Let's break down the key concepts discussed in the article:
-
Yahoo Finance's Data Retrieval: The article starts by highlighting Yahoo Finance as a valuable source for financial market information, focusing on stock trading data. To retrieve specific stock information, users can search for the stock's Yahoo code on the platform.
-
Historical Price Series: The primary interest lies in the historical price series, which can be obtained for free on Yahoo Finance. The article acknowledges the discontinuation of Yahoo Finance's API and mentions the existence of non-official APIs, such as the one provided by RapidAPI.
-
Simulating Button Clicks: Due to the absence of an official API, the article proposes a method to simulate the click of the "Apply" and "Download" buttons on Yahoo Finance's website. This involves constructing a query with specific parameters, including the stock code, time period, and frequency.
-
Time Period Representation: An interesting observation is made regarding the odd behavior of Yahoo Finance's website when selecting a time period. The article emphasizes the need to map the desired time period into the URL generated by the "Download" button.
-
Time Representation in Yahoo Finance: Yahoo Finance represents time as the number of seconds since the beginning of 1970 (UTC). The article demonstrates how to convert date values to this format using R's POSIXct class.
-
Assembling the Query: The article provides R code to assemble the query URL, incorporating the stock code, start and end dates, interval, and events. The resulting URL is then used to download the historical data in CSV format.
-
Downloading the Data: Two approaches to download the data are presented. One involves directly reading the CSV data into a data frame, while the other suggests saving the dataset locally for future use.
-
Handling Redundancy and Offline Usage: The article acknowledges two issues: downloading the same dataset every time the code is run and the need to save the dataset for offline use. Solutions include saving the dataset locally and reading it when needed.

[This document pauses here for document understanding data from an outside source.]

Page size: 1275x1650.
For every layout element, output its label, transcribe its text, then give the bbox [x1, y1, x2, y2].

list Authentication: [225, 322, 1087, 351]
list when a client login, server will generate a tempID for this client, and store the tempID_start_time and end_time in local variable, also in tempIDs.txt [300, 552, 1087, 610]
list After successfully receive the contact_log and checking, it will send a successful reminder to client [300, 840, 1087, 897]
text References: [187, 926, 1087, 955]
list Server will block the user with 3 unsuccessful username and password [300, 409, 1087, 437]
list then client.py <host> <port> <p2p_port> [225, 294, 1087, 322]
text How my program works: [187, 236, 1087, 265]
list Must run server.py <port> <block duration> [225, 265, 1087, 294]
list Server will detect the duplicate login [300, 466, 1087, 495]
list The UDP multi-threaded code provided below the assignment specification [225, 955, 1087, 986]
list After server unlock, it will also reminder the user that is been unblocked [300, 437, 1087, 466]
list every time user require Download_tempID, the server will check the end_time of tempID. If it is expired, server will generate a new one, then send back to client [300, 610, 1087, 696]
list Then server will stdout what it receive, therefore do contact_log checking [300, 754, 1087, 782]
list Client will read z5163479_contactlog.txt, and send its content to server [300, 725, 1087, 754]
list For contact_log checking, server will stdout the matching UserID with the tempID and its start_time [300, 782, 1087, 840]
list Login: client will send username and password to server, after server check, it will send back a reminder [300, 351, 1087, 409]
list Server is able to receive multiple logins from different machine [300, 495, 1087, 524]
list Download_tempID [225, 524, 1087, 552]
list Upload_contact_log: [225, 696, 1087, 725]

By thoroughly understanding and implementing the concepts presented in this article, one can proficiently retrieve and manipulate historical stock price data from Yahoo Finance using R. The demonstrated expertise in handling financial data and navigating web-based data sources adds value to the overall understanding of programming in a financial context.